Students get a chance to be on the other side of the stage and direct their own projects April 20-21


Kieran Howsare

Aicha Beye, Alijah Riles, and Sebastian Tabers in “The Timid West.”

Meghan Lynch, Reporter

“The student has become the teacher.” A very well-known phrase, and in this case, for the seniors of Liberty’s theater program, it’ll describe their final achievement of their high school theater career. The senior-directed one acts, which take place April 20-21 in the auditorium, are an opportunity for seniors to try something different and explore new passions. It’s their time to finally change roles and go from actor to director, and they love it.

“They’re a chance for seniors to use all the skills they’ve learned and focus on directing,” said junior Aicha Beye, actor for both “The Timid West” and “Duet for Bear and Dog.”

For some of the seniors, this is an entirely new domain. 

“It’s very different because I’m used to being the one that’s told what to do, not telling people what to do,” said senior Shane Wolz, who is directing “At the Frog Fountain.” 

Overall, the change from being on stage to suddenly being the one in charge can be intimidating. Wolz says sometimes he stands on stage with the actors the whole time instead of watching because he’s not used to the role swap. For those who have had experience directing in the past, like senior Morgan Feinstein, it’s a good way to look back on how far they’ve come. 

“It was kind of weird at first because you just have to figure out how everyone is coming to you for everything,” Feinstein said. “But then it just started to click.”
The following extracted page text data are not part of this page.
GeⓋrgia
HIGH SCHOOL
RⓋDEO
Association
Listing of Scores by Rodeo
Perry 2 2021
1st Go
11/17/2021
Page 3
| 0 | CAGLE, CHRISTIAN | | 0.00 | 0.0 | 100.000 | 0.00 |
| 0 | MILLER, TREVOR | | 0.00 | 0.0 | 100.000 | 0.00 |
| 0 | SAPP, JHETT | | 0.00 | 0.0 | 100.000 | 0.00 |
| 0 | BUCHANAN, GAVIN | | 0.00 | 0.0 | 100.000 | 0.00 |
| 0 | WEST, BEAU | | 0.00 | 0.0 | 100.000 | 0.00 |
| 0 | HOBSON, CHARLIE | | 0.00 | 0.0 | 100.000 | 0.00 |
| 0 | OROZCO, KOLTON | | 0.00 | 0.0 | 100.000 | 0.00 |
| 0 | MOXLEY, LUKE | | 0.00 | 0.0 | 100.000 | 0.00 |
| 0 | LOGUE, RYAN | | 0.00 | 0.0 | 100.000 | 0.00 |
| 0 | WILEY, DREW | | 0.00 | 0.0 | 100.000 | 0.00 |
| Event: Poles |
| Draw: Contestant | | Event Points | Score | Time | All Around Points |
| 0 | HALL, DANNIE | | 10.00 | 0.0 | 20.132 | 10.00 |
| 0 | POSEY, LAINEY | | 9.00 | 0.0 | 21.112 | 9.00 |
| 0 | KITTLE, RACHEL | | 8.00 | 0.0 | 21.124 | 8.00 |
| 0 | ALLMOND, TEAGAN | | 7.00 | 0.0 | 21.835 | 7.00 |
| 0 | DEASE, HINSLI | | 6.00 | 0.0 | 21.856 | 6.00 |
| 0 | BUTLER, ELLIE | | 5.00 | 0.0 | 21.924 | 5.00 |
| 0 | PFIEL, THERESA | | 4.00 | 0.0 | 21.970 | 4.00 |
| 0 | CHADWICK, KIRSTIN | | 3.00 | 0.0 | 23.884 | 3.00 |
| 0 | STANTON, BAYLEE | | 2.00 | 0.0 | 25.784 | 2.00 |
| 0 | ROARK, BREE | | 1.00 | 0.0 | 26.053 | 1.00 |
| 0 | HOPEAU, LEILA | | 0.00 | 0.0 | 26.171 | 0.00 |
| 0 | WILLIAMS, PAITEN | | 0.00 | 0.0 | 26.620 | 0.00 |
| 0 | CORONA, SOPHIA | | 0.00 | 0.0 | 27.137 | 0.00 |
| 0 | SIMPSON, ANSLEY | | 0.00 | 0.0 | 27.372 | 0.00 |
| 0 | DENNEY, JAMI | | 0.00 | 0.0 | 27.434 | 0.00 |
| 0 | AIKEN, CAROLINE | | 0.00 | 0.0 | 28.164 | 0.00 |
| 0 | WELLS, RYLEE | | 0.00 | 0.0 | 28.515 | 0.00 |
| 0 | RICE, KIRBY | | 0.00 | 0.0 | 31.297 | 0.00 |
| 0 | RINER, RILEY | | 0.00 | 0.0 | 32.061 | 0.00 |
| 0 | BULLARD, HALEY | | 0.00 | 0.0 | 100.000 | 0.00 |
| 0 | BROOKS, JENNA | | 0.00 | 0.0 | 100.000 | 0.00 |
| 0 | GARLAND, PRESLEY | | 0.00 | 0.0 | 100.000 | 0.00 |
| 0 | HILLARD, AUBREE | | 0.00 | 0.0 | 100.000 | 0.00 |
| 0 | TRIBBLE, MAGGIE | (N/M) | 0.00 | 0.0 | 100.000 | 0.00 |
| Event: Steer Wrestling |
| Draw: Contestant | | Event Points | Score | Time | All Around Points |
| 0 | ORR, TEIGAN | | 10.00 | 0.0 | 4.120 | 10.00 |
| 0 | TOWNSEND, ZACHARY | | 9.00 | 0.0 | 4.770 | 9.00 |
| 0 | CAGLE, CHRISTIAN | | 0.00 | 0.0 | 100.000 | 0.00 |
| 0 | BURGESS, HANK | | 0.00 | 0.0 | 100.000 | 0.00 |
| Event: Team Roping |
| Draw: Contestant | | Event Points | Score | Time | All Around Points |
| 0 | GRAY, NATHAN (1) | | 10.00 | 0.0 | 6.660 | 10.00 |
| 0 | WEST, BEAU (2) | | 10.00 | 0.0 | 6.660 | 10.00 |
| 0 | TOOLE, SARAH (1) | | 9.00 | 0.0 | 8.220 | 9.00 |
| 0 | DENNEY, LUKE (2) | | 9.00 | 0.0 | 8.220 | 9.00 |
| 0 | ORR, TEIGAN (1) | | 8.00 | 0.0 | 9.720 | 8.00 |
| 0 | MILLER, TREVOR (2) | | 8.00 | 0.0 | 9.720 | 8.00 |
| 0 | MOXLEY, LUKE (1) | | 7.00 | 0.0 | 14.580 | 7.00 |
Even though the seniors may have their own concerns about directing, many of the actors and crew members they work with have enjoyed their leadership skills. Sophomore Rachel Church, stage manager for “Dauntless: The Wit of One,” said, “It’s really cool to see the seniors take charge.” Not only that, Beye commented, “They understand the struggles and they are really flexible and easy to work with.” The seniors should be proud of themselves and all the effort they’ve put into the show to make it the best it can be. 

As seniors, the one acts can be a very important experience, given that it’s the last show they’ll ever be involved in at LHS. Freshman Mak Barnes described it as, “Their final horah.” And it’s a fun one, too. Almost everyone involved in the one acts has gone on about how much they enjoy the show and what it brings to the theater program. As a newer tradition, it’s interesting to see how quickly the one acts have become a sort of milestone for seniors. 

The most amazing part of this show, however, is how incredibly supportive of the seniors the entire program is, whether they’ve known them all throughout high school or have just met them this year. It’s truly heartwarming and the bond they all share is clear in the work they do on and off the stage.